━━━━━ Material
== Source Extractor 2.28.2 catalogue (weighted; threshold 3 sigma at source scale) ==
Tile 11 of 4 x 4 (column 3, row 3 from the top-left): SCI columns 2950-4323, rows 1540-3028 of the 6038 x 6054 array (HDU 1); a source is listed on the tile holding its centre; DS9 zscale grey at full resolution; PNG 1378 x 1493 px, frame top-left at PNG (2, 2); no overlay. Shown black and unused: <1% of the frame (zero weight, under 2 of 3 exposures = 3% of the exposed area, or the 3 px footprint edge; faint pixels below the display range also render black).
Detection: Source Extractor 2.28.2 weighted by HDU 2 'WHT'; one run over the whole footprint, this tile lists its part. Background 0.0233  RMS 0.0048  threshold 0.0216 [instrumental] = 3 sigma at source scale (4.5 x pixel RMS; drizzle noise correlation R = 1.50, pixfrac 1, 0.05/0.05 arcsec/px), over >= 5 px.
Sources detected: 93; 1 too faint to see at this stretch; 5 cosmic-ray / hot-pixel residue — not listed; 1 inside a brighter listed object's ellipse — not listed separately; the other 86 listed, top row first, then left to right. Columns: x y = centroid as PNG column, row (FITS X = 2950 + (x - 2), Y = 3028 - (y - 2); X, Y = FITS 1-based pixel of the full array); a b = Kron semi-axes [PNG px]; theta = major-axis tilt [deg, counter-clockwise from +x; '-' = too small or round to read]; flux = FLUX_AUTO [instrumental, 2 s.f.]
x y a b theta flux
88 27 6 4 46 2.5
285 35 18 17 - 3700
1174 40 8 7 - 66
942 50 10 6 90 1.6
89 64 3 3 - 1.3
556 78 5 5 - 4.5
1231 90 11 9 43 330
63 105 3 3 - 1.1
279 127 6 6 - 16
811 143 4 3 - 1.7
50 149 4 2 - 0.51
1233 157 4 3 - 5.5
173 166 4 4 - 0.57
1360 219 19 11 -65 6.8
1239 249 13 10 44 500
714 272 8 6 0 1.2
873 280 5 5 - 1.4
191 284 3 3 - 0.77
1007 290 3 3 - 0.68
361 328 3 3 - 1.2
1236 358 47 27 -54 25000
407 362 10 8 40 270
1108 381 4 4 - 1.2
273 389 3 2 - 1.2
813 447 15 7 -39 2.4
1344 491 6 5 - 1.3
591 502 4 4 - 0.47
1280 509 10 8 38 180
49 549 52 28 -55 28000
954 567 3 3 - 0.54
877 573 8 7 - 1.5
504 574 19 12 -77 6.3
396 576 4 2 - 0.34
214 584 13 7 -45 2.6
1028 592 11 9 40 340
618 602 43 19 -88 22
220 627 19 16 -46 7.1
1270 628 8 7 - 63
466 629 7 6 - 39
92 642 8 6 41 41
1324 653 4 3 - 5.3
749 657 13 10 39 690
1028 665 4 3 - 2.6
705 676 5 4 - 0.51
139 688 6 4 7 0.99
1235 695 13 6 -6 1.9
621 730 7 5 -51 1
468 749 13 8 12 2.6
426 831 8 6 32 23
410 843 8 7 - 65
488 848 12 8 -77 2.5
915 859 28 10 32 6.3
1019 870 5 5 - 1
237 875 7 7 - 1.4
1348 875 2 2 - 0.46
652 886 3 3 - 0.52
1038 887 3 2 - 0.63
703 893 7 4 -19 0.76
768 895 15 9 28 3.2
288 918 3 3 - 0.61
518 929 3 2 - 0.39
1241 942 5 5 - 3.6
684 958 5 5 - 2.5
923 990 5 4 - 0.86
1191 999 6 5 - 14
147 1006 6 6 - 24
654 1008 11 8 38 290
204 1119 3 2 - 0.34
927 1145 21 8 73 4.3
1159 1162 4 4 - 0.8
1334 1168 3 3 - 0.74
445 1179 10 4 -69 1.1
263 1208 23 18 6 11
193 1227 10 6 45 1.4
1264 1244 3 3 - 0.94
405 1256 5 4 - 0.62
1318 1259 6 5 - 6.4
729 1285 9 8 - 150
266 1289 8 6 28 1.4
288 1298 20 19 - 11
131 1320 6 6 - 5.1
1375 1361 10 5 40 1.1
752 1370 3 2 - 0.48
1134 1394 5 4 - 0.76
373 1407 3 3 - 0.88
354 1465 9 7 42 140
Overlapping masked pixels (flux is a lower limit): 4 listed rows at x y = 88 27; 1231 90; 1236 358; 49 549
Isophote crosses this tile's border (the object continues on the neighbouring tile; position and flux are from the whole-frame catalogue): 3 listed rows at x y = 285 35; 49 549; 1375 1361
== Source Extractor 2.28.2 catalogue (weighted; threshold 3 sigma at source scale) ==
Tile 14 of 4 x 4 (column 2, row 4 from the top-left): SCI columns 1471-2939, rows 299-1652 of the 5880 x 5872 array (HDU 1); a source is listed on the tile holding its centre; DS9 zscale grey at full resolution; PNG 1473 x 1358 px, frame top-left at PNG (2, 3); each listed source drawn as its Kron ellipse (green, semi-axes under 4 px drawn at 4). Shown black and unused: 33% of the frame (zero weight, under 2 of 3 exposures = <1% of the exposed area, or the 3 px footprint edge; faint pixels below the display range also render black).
━━━━━━━━━━
* **Stated problem**: Reproduce the entire listing above, substituting "catalog" for every occurrence of "catalogue" and leaving everything else unchanged.

* **Expected output**:
== Source Extractor 2.28.2 catalog (weighted; threshold 3 sigma at source scale) ==
Tile 11 of 4 x 4 (column 3, row 3 from the top-left): SCI columns 2950-4323, rows 1540-3028 of the 6038 x 6054 array (HDU 1); a source is listed on the tile holding its centre; DS9 zscale grey at full resolution; PNG 1378 x 1493 px, frame top-left at PNG (2, 2); no overlay. Shown black and unused: <1% of the frame (zero weight, under 2 of 3 exposures = 3% of the exposed area, or the 3 px footprint edge; faint pixels below the display range also render black).
Detection: Source Extractor 2.28.2 weighted by HDU 2 'WHT'; one run over the whole footprint, this tile lists its part. Background 0.0233  RMS 0.0048  threshold 0.0216 [instrumental] = 3 sigma at source scale (4.5 x pixel RMS; drizzle noise correlation R = 1.50, pixfrac 1, 0.05/0.05 arcsec/px), over >= 5 px.
Sources detected: 93; 1 too faint to see at this stretch; 5 cosmic-ray / hot-pixel residue — not listed; 1 inside a brighter listed object's ellipse — not listed separately; the other 86 listed, top row first, then left to right. Columns: x y = centroid as PNG column, row (FITS X = 2950 + (x - 2), Y = 3028 - (y - 2); X, Y = FITS 1-based pixel of the full array); a b = Kron semi-axes [PNG px]; theta = major-axis tilt [deg, counter-clockwise from +x; '-' = too small or round to read]; flux = FLUX_AUTO [instrumental, 2 s.f.]
x y a b theta flux
88 27 6 4 46 2.5
285 35 18 17 - 3700
1174 40 8 7 - 66
942 50 10 6 90 1.6
89 64 3 3 - 1.3
556 78 5 5 - 4.5
1231 90 11 9 43 330
63 105 3 3 - 1.1
279 127 6 6 - 16
811 143 4 3 - 1.7
50 149 4 2 - 0.51
1233 157 4 3 - 5.5
173 166 4 4 - 0.57
1360 219 19 11 -65 6.8
1239 249 13 10 44 500
714 272 8 6 0 1.2
873 280 5 5 - 1.4
191 284 3 3 - 0.77
1007 290 3 3 - 0.68
361 328 3 3 - 1.2
1236 358 47 27 -54 25000
407 362 10 8 40 270
1108 381 4 4 - 1.2
273 389 3 2 - 1.2
813 447 15 7 -39 2.4
1344 491 6 5 - 1.3
591 502 4 4 - 0.47
1280 509 10 8 38 180
49 549 52 28 -55 28000
954 567 3 3 - 0.54
877 573 8 7 - 1.5
504 574 19 12 -77 6.3
396 576 4 2 - 0.34
214 584 13 7 -45 2.6
1028 592 11 9 40 340
618 602 43 19 -88 22
220 627 19 16 -46 7.1
1270 628 8 7 - 63
466 629 7 6 - 39
92 642 8 6 41 41
1324 653 4 3 - 5.3
749 657 13 10 39 690
1028 665 4 3 - 2.6
705 676 5 4 - 0.51
139 688 6 4 7 0.99
1235 695 13 6 -6 1.9
621 730 7 5 -51 1
468 749 13 8 12 2.6
426 831 8 6 32 23
410 843 8 7 - 65
488 848 12 8 -77 2.5
915 859 28 10 32 6.3
1019 870 5 5 - 1
237 875 7 7 - 1.4
1348 875 2 2 - 0.46
652 886 3 3 - 0.52
1038 887 3 2 - 0.63
703 893 7 4 -19 0.76
768 895 15 9 28 3.2
288 918 3 3 - 0.61
518 929 3 2 - 0.39
1241 942 5 5 - 3.6
684 958 5 5 - 2.5
923 990 5 4 - 0.86
1191 999 6 5 - 14
147 1006 6 6 - 24
654 1008 11 8 38 290
204 1119 3 2 - 0.34
927 1145 21 8 73 4.3
1159 1162 4 4 - 0.8
1334 1168 3 3 - 0.74
445 1179 10 4 -69 1.1
263 1208 23 18 6 11
193 1227 10 6 45 1.4
1264 1244 3 3 - 0.94
405 1256 5 4 - 0.62
1318 1259 6 5 - 6.4
729 1285 9 8 - 150
266 1289 8 6 28 1.4
288 1298 20 19 - 11
131 1320 6 6 - 5.1
1375 1361 10 5 40 1.1
752 1370 3 2 - 0.48
1134 1394 5 4 - 0.76
373 1407 3 3 - 0.88
354 1465 9 7 42 140
Overlapping masked pixels (flux is a lower limit): 4 listed rows at x y = 88 27; 1231 90; 1236 358; 49 549
Isophote crosses this tile's border (the object continues on the neighbouring tile; position and flux are from the whole-frame catalog): 3 listed rows at x y = 285 35; 49 549; 1375 1361
== Source Extractor 2.28.2 catalog (weighted; threshold 3 sigma at source scale) ==
Tile 14 of 4 x 4 (column 2, row 4 from the top-left): SCI columns 1471-2939, rows 299-1652 of the 5880 x 5872 array (HDU 1); a source is listed on the tile holding its centre; DS9 zscale grey at full resolution; PNG 1473 x 1358 px, frame top-left at PNG (2, 3); each listed source drawn as its Kron ellipse (green, semi-axes under 4 px drawn at 4). Shown black and unused: 33% of the frame (zero weight, under 2 of 3 exposures = <1% of the exposed area, or the 3 px footprint edge; faint pixels below the display range also render black).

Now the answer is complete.